Stored data entries:
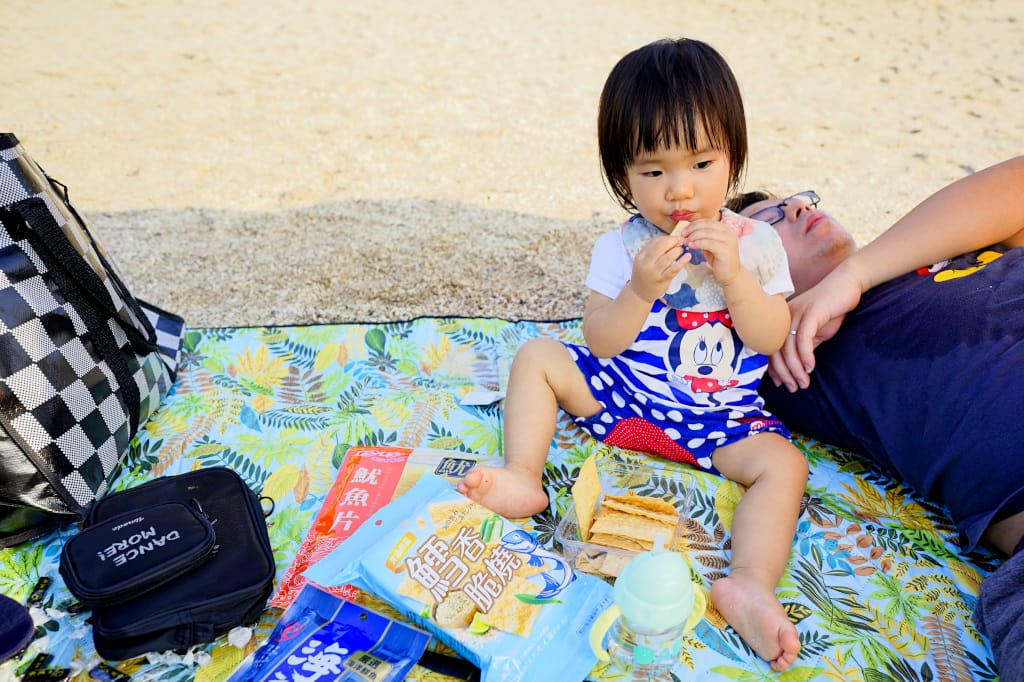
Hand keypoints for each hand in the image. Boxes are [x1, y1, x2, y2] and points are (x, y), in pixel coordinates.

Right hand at [629, 234, 689, 301]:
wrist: (640, 293)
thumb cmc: (645, 273)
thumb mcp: (644, 260)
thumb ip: (654, 249)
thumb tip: (670, 239)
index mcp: (640, 256)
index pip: (655, 242)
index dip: (667, 238)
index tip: (675, 238)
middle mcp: (645, 264)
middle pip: (660, 247)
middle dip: (672, 241)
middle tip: (681, 241)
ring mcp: (654, 273)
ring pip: (668, 257)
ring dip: (677, 250)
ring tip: (681, 250)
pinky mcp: (662, 280)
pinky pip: (674, 269)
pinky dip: (682, 261)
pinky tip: (688, 257)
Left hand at [680, 218, 740, 284]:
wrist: (730, 274)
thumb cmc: (719, 259)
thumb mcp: (709, 245)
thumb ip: (702, 237)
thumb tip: (687, 231)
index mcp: (725, 229)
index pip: (707, 221)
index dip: (694, 224)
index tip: (684, 231)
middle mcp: (728, 232)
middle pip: (707, 225)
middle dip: (692, 229)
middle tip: (683, 235)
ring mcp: (728, 241)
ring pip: (707, 233)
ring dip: (694, 236)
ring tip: (686, 242)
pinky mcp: (726, 250)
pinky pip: (709, 244)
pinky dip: (698, 243)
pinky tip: (691, 246)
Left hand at [768, 265, 863, 390]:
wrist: (847, 284)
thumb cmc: (831, 308)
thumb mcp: (815, 331)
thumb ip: (805, 346)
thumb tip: (798, 367)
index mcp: (782, 321)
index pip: (772, 348)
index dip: (774, 368)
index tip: (781, 384)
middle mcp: (784, 317)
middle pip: (776, 350)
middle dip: (784, 373)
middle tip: (793, 388)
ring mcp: (796, 313)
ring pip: (789, 347)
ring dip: (796, 369)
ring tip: (804, 383)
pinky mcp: (811, 312)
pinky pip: (804, 338)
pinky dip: (805, 355)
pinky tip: (810, 368)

What the task requires:
Each line in the data that holds the string "hand" should be found and copied.

Result of this task:
Hand keypoints for each hand in the image. Boxes are [x1, y1, x2, y2] and points are (x, y), in pixel coordinates.
Right hand at [629, 234, 689, 301]:
Left hand at [680, 218, 740, 284]:
Left hand at [768, 265, 863, 390]:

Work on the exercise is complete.